What to do:
Each entry should be duplicated verbatim; its pictures should not be.
==== Data records
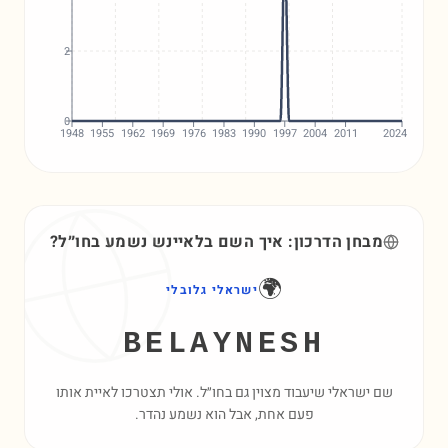
2
0
1948
1955
1962
1969
1976
1983
1990
1997
2004
2011
2024
מבחן הדרכון: איך השם
בלאיינש
נשמע בחו״ל?
🌍
ישראלי גלובלי
BELAYNESH
שם ישראלי שיעבוד מצוין גם בחו״ל. אולי תצטרכו לאיית אותו
פעם אחת, אבל הוא נשמע נהדר.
========
Exercise response:
2
0
1948
1955
1962
1969
1976
1983
1990
1997
2004
2011
2024
מבחן הדרכון: איך השם
בלאיינש
נשמע בחו״ל?
🌍
ישראלי גלובלי
BELAYNESH
שם ישראלי שיעבוד מצוין גם בחו״ל. אולי תצטרכו לאיית אותו
פעם אחת, אבל הוא נשמע נהדר.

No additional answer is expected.